For King and his allies, the key moment was spring 1963, a contentious 
season when polite discourse gave way to what many called the “Negro 
Revolt.” That year, the threat of disruption loomed large. King led a 
mass demonstration in Birmingham, Ala., deliberately planned to provoke 
police violence. After the infamous police commissioner Bull Connor 
sicced police dogs on schoolchildren and arrested hundreds, including 
King, angry black protesters looted Birmingham’s downtown shopping 
district. Protesters against workplace discrimination in Philadelphia 
and New York deployed increasingly disruptive tactics, including 
blockading construction sites, chaining themselves to cranes, and 
clashing with law enforcement officials. Police forces around the United 
States began girding for what they feared was an impending race war.

Whites both North and South, moderate and conservative, continued to 
denounce advocates of civil rights as “un-American” and destructive 
throughout the 1960s. Agonized moderates argued that mass protest was 
counterproductive. It would alienate potential white allies and set the 
goal of racial equality back years, if not decades. Conservatives more 
harshly criticized the movement. National Review charged “King and his 
associates” with “deliberately undermining the foundations of internal 
order in this country. With their rabble-rousing demagogy, they have 
been cracking the ‘cake of custom’ that holds us together.” By 1966, 
more than two-thirds of Americans disapproved of King.

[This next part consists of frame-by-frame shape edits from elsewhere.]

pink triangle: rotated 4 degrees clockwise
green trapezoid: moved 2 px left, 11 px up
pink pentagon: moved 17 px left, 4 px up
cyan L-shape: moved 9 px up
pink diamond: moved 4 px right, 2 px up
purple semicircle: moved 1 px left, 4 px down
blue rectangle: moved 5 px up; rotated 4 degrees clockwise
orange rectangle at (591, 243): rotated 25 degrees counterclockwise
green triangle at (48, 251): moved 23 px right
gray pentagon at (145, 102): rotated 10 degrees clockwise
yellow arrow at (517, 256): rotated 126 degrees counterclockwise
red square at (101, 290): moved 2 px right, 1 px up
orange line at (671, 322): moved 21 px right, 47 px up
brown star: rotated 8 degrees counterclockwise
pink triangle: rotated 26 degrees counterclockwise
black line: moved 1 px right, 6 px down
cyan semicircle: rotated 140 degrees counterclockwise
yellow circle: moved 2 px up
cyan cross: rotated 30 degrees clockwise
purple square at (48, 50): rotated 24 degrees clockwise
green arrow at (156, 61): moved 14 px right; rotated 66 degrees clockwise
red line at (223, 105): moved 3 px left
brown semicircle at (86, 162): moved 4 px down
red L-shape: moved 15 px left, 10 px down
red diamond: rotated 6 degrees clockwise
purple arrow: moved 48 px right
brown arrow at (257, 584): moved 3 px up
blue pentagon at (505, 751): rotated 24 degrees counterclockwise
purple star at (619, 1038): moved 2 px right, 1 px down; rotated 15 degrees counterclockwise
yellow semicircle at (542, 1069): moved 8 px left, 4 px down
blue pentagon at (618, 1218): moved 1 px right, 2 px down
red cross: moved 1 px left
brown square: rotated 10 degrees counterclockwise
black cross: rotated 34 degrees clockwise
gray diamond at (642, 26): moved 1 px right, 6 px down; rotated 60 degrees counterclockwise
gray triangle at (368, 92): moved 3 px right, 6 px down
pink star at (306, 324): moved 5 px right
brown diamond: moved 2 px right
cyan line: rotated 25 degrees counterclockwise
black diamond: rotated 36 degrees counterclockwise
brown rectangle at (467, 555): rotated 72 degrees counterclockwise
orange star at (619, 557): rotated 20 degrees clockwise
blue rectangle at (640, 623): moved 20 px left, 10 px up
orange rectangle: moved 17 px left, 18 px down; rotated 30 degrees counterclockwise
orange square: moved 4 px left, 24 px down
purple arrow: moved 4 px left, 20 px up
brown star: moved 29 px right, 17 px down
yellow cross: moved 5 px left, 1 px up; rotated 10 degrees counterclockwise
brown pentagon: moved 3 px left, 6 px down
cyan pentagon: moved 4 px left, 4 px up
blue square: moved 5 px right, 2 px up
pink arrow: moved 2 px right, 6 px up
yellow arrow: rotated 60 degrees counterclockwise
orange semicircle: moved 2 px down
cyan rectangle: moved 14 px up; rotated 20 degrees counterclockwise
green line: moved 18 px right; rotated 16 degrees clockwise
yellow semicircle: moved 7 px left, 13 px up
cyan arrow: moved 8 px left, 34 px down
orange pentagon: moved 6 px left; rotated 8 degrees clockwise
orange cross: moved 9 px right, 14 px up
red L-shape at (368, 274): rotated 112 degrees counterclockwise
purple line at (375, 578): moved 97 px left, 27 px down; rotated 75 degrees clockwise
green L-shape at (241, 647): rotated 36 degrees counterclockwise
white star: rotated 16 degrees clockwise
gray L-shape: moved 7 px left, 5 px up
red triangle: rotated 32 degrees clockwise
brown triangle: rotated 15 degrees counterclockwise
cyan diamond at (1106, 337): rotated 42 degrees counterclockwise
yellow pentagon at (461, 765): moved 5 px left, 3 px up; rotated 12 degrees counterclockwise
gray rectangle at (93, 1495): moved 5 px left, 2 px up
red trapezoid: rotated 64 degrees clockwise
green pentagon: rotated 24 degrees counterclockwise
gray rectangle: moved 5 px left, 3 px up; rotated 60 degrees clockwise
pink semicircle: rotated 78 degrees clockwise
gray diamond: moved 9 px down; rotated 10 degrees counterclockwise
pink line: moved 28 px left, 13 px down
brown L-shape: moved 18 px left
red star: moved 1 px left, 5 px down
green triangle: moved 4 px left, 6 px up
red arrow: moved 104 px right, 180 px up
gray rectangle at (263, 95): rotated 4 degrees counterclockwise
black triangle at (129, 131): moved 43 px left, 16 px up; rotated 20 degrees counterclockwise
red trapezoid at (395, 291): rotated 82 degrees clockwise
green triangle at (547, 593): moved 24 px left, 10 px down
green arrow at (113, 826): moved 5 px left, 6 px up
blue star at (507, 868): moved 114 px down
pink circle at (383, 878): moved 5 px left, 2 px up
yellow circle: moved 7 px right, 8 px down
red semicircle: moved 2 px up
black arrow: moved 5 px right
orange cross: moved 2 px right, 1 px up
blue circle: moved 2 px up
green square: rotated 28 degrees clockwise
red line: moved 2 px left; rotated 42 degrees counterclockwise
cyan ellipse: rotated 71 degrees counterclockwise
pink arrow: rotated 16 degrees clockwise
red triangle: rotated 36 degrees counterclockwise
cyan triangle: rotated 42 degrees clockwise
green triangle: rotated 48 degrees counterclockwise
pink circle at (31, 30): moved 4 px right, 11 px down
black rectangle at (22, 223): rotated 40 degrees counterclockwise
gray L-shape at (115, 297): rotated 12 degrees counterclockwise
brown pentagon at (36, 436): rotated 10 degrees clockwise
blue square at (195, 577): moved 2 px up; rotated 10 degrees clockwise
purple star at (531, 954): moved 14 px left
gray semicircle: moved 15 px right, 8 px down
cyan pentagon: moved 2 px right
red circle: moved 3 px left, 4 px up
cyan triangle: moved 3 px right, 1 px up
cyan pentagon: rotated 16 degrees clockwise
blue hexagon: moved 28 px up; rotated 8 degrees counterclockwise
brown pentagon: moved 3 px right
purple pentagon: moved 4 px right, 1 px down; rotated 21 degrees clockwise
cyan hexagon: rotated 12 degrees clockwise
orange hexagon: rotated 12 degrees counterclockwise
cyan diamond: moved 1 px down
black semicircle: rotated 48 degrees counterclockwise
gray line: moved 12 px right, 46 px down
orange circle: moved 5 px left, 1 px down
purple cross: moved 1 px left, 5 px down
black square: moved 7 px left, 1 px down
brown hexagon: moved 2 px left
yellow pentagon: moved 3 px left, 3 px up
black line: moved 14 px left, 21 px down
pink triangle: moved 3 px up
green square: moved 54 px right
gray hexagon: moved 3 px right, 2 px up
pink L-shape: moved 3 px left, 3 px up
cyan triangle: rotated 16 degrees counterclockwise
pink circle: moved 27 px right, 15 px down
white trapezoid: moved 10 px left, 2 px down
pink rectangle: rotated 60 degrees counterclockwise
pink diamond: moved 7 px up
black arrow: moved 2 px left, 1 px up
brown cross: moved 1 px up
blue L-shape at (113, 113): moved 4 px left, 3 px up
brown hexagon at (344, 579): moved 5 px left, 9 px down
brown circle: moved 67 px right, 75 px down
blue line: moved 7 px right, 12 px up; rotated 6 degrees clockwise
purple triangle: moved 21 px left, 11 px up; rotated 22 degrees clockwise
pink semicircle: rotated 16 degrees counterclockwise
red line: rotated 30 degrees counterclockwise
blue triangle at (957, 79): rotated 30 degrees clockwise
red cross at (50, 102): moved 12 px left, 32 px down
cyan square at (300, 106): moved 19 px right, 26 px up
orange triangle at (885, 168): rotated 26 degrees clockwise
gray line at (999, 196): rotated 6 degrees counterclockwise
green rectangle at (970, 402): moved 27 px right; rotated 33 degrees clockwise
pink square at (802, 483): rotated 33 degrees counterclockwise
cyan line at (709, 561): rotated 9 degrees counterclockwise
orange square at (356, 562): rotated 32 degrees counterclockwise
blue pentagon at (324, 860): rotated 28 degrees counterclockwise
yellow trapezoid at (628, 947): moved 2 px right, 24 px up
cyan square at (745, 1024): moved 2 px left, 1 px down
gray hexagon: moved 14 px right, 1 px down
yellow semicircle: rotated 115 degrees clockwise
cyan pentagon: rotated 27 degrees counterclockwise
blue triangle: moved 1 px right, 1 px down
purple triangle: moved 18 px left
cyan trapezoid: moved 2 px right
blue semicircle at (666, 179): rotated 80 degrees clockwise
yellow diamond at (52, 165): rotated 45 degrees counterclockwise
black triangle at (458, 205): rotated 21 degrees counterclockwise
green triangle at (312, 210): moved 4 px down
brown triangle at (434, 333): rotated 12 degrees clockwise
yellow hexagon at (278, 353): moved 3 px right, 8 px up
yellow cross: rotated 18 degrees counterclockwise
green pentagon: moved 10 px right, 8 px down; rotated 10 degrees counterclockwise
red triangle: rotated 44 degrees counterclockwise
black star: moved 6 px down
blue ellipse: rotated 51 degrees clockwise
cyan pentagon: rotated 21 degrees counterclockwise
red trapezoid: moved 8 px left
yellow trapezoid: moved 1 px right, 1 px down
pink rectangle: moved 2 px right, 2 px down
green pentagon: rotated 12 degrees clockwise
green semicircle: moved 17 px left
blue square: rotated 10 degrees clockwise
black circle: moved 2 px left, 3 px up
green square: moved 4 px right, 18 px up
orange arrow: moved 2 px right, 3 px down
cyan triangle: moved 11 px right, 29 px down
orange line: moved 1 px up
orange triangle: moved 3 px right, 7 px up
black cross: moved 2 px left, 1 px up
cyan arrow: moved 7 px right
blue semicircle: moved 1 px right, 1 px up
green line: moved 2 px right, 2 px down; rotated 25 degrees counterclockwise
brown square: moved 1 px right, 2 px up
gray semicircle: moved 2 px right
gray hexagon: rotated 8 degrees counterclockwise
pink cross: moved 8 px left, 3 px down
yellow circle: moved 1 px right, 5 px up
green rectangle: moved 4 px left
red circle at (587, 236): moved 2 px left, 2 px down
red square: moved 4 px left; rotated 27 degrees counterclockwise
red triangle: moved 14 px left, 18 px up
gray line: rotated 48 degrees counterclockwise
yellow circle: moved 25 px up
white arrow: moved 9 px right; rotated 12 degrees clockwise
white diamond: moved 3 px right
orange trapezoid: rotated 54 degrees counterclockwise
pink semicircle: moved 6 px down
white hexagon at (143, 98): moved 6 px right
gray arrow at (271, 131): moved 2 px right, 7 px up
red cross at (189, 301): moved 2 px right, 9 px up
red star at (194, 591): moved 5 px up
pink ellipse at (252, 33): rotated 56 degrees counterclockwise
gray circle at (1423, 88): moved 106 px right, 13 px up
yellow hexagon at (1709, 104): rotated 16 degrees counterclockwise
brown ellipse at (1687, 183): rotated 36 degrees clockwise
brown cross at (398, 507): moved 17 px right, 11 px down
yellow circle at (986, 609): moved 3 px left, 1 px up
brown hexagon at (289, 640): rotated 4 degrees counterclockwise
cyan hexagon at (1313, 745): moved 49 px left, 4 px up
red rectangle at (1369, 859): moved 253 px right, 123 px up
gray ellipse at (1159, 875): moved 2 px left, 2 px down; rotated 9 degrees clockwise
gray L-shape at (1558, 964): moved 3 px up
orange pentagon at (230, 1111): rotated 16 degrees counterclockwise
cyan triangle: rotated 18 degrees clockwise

King aimed some of his harshest words toward advocates of civility, 
whose concerns aligned with the hand-wringing of many of today’s 
politicians and pundits. From his Birmingham jail cell, King wrote: “I 
have almost reached the regrettable conclusion that the Negro’s great 
stumbling block in his stride toward freedom is not the White Citizen’s 
Counciler or the Ku Klux Klanner, but the white moderate, who is more 
devoted to ‘order’ than to justice; who prefers a negative peace which 
is the absence of tension to a positive peace which is the presence of 
justice; who constantly says: ‘I agree with you in the goal you seek, 
but I cannot agree with your methods of direct action’.” King knew that 
whites’ insistence on civility usually stymied civil rights.

Those methods of direct action — disruptive and threatening — spurred 
the Kennedy administration to move decisively. On June 11, the president 
addressed the nation on the “fires of frustration and discord that are 
burning in every city, North and South, where legal remedies are not at 
hand.” Kennedy, like today’s advocates of civility, was skeptical of 
“passionate movements.” He criticized “demonstrations, parades and 
protests which create tensions and threaten violence and threaten 
lives,” and argued, “it is better to settle these matters in the courts 
than on the streets.” But he also had to put out those fires. He tasked 
his staff with drafting what could eventually become the landmark Civil 
Rights Act of 1964. Dialogue was necessary but far from sufficient for 
passage of civil rights laws. Disruption catalyzed change.

That history is a reminder that civility is in the eye of the beholder. 
And when the beholder wants to maintain an unequal status quo, it’s easy 
to accuse picketers, protesters, and preachers alike of incivility, as 
much because of their message as their methods. For those upset by 
disruptive protests, the history of civil rights offers an unsettling 
reminder that the path to change is seldom polite.